(TO DO):
For each line in the data that includes "Orange", make a copy.

#### DATA SHOWN

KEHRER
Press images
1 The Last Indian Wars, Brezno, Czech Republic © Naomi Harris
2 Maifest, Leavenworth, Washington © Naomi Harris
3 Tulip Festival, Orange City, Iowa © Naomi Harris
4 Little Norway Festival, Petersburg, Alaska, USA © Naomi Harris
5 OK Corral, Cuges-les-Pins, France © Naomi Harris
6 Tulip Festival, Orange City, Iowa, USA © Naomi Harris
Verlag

########
#### DATA SHOWN

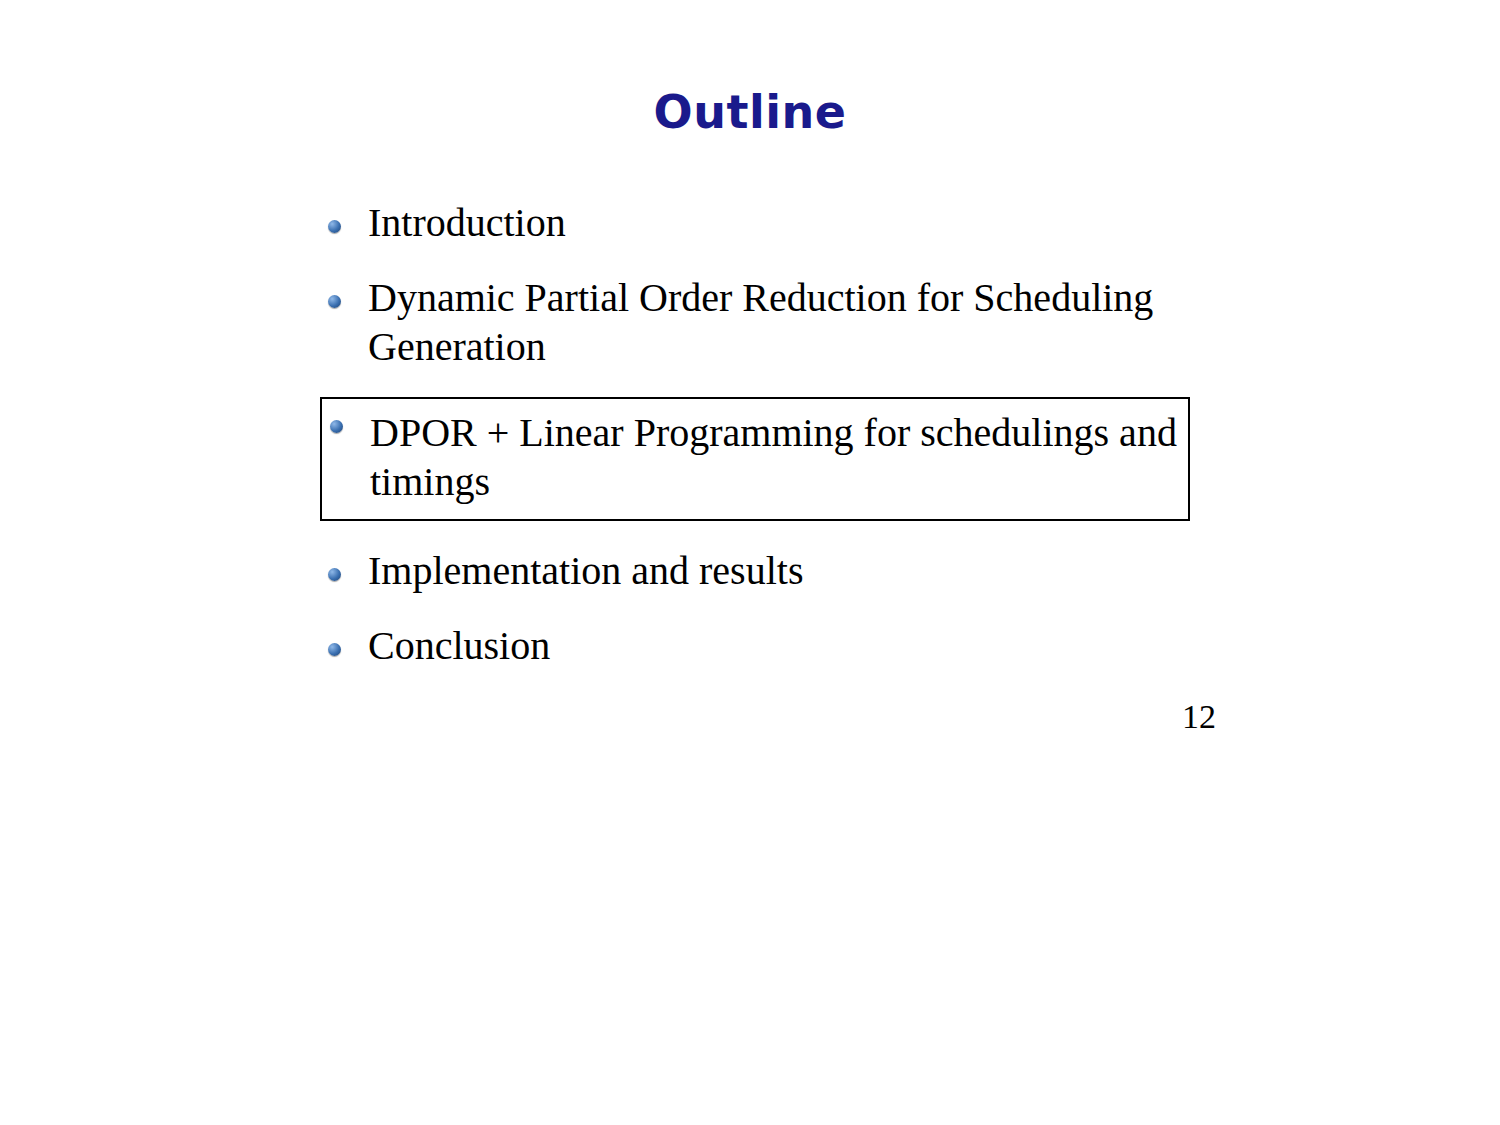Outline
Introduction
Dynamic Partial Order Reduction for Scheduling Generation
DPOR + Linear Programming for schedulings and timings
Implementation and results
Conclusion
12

########

(EXERCISE RESPONSE):
3 Tulip Festival, Orange City, Iowa © Naomi Harris
6 Tulip Festival, Orange City, Iowa, USA © Naomi Harris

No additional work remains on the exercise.